Innumerable dancing and moving bodies in the Khajuraho temple complex. Image: Urmimala Sarkar Munsi.

Restoration is also a significant aspect of dance practice and research for Urmimala, but in a non-traditional sense. She works with individuals who have experienced sexual abuse and trafficking, educating trainers from border areas in India to become anti-trafficking spokespeople. The aim of restoring through dance is to help survivors deal with PTSD resulting from such experiences and to focus on restoring confidence and facilitating their reintegration into society. In a body regularly inhabited by others, where the mind/body amalgam is often separated into two, Urmimala advocates for a somatic understanding of the body. Her work involves helping survivors unite their mind and body and restoring their confidence in thinking, touching, and interacting with their bodies.

During our conversation, we also discussed the representation of dance in historical texts and as sculptures and ornaments in temple structures in India. Urmimala also noted the rich visual culture in archaeological remains found in caves and architectural structures of ancient origins. These sites were inhabited and carved by different guilds of artists over the centuries, leaving behind a unique resource of material culture that can be seen as visual “scores” to some extent. The depicted bodies, which represent diversity and religious terms across several centuries, almost always assume a dance posture, even in depictions of everyday life, rather than a natural human posture.

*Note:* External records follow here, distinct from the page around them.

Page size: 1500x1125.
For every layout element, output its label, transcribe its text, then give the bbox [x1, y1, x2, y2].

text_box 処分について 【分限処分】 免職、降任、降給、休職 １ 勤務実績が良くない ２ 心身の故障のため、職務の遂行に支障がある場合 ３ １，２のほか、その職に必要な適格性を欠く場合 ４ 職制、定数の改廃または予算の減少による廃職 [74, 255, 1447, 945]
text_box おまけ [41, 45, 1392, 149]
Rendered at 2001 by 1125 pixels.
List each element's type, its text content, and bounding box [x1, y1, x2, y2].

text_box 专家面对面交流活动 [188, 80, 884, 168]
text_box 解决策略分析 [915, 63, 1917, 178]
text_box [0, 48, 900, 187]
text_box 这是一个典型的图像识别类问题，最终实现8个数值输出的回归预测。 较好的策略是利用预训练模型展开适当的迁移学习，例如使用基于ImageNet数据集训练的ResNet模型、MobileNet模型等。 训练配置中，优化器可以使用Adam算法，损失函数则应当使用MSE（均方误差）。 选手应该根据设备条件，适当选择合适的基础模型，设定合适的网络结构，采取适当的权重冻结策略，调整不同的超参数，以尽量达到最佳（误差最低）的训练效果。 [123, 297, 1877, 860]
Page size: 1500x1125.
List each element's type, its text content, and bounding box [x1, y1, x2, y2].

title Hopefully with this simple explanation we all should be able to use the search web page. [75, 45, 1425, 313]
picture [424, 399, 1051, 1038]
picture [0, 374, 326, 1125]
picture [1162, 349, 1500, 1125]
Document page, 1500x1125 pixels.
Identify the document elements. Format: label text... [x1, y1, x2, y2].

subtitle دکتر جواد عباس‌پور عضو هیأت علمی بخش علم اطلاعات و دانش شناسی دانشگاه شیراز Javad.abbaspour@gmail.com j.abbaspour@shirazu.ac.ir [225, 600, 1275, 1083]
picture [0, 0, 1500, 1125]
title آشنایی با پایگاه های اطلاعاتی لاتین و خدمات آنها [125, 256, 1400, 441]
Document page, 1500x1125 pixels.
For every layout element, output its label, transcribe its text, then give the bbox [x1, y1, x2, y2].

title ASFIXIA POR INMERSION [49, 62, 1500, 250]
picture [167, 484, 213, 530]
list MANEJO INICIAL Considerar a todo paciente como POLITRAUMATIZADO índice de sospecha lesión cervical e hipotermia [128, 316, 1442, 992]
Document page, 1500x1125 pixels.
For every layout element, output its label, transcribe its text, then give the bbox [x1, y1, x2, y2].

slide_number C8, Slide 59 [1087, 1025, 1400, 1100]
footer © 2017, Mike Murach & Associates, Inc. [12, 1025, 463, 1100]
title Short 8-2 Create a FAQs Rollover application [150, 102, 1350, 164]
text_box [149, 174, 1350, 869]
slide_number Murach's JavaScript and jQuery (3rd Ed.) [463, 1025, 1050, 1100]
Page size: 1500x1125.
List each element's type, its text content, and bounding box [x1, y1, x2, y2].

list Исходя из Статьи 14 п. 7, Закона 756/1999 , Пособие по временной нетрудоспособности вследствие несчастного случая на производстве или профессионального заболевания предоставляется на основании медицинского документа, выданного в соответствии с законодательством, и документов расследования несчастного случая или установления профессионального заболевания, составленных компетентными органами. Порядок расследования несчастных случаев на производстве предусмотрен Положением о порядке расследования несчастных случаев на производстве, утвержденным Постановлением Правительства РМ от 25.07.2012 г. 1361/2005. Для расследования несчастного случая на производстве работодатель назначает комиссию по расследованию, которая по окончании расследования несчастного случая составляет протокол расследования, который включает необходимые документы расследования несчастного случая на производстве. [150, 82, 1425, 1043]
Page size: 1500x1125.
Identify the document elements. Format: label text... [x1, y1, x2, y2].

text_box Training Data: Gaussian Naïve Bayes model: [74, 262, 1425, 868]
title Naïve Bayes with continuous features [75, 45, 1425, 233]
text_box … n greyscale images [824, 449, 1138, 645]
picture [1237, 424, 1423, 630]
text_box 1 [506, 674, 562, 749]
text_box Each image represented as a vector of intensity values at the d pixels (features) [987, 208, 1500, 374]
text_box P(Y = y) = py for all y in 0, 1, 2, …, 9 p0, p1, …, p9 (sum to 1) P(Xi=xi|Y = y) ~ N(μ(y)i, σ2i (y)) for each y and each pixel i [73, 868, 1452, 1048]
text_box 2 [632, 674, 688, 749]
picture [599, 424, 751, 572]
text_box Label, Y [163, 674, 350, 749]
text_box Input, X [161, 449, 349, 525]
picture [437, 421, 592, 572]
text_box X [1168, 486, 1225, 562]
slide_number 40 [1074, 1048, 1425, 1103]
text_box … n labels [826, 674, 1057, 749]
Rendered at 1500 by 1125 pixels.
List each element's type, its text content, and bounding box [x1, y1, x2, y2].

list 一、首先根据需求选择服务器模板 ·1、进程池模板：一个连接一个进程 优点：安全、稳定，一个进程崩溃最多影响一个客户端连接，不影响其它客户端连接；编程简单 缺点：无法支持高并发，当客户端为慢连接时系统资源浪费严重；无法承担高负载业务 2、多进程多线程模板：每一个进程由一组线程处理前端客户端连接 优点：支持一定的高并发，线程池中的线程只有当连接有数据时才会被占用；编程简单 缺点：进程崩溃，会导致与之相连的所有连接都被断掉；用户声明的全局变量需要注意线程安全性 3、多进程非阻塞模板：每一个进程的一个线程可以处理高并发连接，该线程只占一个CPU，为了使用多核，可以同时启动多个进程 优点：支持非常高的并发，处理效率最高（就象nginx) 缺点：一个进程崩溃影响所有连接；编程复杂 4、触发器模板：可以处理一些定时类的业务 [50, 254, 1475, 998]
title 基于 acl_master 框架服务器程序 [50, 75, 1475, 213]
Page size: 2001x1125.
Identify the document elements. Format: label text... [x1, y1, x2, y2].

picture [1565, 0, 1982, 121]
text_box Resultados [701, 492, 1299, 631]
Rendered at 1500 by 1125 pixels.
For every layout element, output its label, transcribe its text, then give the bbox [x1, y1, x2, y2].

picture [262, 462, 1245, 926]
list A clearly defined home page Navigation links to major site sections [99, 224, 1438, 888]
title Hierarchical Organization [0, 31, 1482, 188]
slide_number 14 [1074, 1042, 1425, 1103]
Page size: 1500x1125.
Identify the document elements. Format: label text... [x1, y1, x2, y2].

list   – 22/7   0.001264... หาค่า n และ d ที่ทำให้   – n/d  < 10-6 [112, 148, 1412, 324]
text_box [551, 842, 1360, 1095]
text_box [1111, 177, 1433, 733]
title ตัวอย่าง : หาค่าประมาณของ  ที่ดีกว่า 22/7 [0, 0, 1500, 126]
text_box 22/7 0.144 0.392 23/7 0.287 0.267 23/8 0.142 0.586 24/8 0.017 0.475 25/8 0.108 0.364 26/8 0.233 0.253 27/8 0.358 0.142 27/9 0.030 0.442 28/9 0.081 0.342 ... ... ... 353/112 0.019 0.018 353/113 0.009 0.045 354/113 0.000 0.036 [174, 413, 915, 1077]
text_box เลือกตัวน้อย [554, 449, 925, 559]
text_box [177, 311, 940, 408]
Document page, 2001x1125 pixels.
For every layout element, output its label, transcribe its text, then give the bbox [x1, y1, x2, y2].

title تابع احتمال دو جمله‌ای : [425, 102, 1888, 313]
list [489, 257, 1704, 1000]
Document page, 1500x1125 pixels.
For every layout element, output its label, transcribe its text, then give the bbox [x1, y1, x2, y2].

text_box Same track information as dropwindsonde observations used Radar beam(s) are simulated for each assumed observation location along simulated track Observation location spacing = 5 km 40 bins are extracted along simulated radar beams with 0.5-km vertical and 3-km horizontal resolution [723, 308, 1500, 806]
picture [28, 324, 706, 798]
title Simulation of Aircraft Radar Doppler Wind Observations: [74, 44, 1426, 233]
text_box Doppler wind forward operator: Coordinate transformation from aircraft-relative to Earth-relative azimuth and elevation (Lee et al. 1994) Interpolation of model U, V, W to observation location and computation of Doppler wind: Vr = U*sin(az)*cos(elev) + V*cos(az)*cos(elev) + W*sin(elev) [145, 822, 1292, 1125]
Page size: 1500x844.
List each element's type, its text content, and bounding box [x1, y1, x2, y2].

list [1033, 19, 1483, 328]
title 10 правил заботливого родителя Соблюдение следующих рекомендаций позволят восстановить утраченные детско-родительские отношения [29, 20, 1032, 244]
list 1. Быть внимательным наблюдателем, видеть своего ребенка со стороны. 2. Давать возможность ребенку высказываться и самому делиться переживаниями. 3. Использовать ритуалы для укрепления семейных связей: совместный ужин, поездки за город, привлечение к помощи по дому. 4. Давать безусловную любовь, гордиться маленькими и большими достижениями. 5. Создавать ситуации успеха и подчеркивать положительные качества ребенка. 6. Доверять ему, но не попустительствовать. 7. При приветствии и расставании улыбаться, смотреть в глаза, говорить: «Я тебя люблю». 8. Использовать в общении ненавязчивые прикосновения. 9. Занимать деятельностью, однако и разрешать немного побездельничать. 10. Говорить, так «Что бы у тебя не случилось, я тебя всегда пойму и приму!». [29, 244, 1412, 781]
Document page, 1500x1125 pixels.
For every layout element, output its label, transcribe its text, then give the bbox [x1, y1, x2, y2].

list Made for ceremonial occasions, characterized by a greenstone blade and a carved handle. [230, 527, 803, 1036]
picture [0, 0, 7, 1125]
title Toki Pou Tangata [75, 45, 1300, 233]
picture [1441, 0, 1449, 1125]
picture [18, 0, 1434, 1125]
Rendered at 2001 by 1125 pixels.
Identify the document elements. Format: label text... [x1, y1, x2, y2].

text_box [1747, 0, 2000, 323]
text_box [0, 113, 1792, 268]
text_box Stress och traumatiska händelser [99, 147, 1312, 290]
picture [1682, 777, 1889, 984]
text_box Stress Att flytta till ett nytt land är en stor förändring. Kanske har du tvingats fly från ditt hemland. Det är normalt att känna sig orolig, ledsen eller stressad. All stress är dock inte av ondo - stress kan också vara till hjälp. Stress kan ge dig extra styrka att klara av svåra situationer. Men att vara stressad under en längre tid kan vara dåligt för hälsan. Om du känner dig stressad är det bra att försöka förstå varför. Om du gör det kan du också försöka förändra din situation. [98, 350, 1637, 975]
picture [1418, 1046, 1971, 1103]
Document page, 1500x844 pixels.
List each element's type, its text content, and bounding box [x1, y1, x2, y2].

Returning to the presence of dance in temple structures as remains of antiquity, we learned that today, temples are often selected as a specific stage or space for dance performances during festivals. These festivals occur regularly, and international visitors are required to purchase tickets well in advance for fixed dates. This continuity, as a sort of perpetual recurrence, defies the fragility of performance. Perhaps also for this reason, a vast number of classical dances are now seen as outputs from temple cultures, even if they have no direct relationship. In the temples, dances are often choreographed around an image or statue of a deity to achieve acceptance from the visitors belonging to the higher castes of Indian society. On the stage, dancers create references to the deity and space for dedication that animates and is sustained after the performance. Elements such as incense, flowers, and other elements that evoke a variety of sensory experiences create a sense of historical continuity. The dancers’ bodies are employed to activate this sacred space during the performance, and when they leave, the space carries on that reference, which somewhat defies the idea of the temple returning to its former state and role to represent the “great presence of history.”    

Team meeting with Professor Sarkar

          

Our conversation with Professor Sarkar provided a fascinating glimpse into the world of living cultural traditions and the scholarly endeavors dedicated to them. It inspired us to think differently and creatively about how we conceive and conserve performance where tradition, innovation, and conservation intersect. One of the learnings from this conversation was that the act of making and preserving dance are intimately linked and that we must expand our perspectives beyond Western preconceptions to fully appreciate the logic, and mechanisms, of sustainability.